> Consigna del ejercicio
Prosiga el texto sobre la trayectoria del grupo literario La Luna Que a partir de su última oración.

> Texto de lectura
= = = =

El revés que sufrió el grupo, por entonces numeroso, al ser incendiada la Biblioteca Popular José Enrique Rodó, nos dispersó a todos: tiempo de miedo, de preguntas sin respuestas, de pequeñas reuniones celebradas aquí o allá y sin periodicidad. En 1980, Cao me dijo que dejaba el grupo, Salerno ya no nos frecuentaba. Decidí seguir con aquellos compinches que quedaban y, poco a poco, se fueron sumando otros. En esa década (‘80) efectuamos varias presentaciones de libros y recitales en el Centro Cultural General San Martín, en Oliverio Mate Bar, en La Bodega del Café Tortoni, en Bibliotecas Populares, etcétera.
El grupo siguió creciendo y ampliándose más y más. Pero es a mediados de los noventas cuando cobra el mayor espectro, la continuidad se nos hizo costumbre: recitales, encuentros, cenas literarias, el café literario “Tinta Buenos Aires”, presentaciones y numerosas ediciones de libros, en las que participaste. Según creo, el único libro de tu autoría que presentaste alguna vez, tuvo lugar en una cena literaria del grupo. En 1996 se redujo LLQSCCLB a La Luna Que.

= = = =

Datos recopilados:
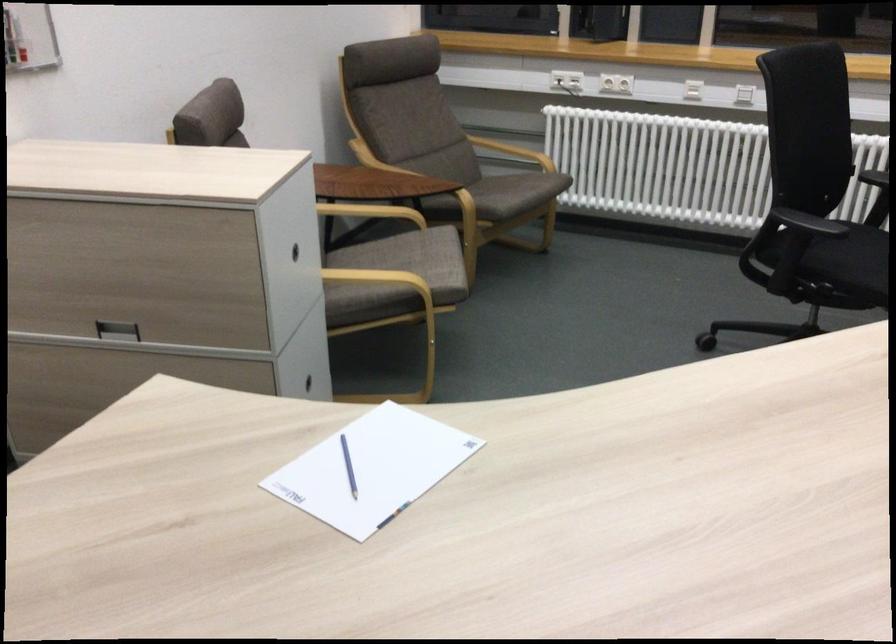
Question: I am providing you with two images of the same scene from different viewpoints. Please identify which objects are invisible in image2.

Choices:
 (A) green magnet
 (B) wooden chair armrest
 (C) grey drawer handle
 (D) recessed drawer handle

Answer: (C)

= = = =

> Espacio de respuesta
Salimos a la caza de otros horizontes por distintos barrios de la ciudad y de las provincias; centros culturales, clubes, salones para leer, exponer y difundir nuestras obras, acompañados por libros, revistas y plaquetas hechas con nuestras manos en ediciones económicas, que luego extendimos a Paraguay y a Uruguay; logramos presencia de integrantes en congresos internacionales, exposiciones de poesía ilustrada y revistas literarias (la exposición itinerante de revistas que dirigí luego con Carlos Kuraiem); apariciones de nuevas revistas que se sumaban a la ya existente “La Luna Que”: “Universo Sur”, bilingüe italiano-castellano, codirigida por Antonio Aliberti; el cuaderno “Tuxmil”, el boletín informativo; “Pormenores”; los cuadernos de poesía “Squeo - Sacronte cisandino”. La revista “La Luna Que”, luego de sus 33 números, reapareció en tabloide como suplemento del diario “Ego” en sólo dos números. Pasaron otros intentos de continuidad: “Crisol”, “Considerando en Frío”, de críticas; “Tinta Buenos Aires”; participaciones en “Emergiendo”, “Cultura con Todos” y “El Mirador de la Cultura”.
Hubo, sí, en los actos del grupo, momentos de emotividad y felicidad. En primer lugar, la concurrencia, que contó varias veces con autores que no era común encontrar en otros actos, tales como Nira Etchenique, Juan-Jacobo Bajarlía, Rodolfo Modern, que apenas circulaban por los ambientes vernáculos; en segundo lugar, las frases: un diálogo con Antonio Aliberti, en una reunión en la que no podría estar presente por otra cita a la que se debía y luego desestimó, dijo: “Siempre voy a estar donde esté La Luna”; y tercero, las palabras de Elvio Romero, cuando expresó desde el micrófono: “La Luna Que es lo mejor que me ha pasado en los últimos años”.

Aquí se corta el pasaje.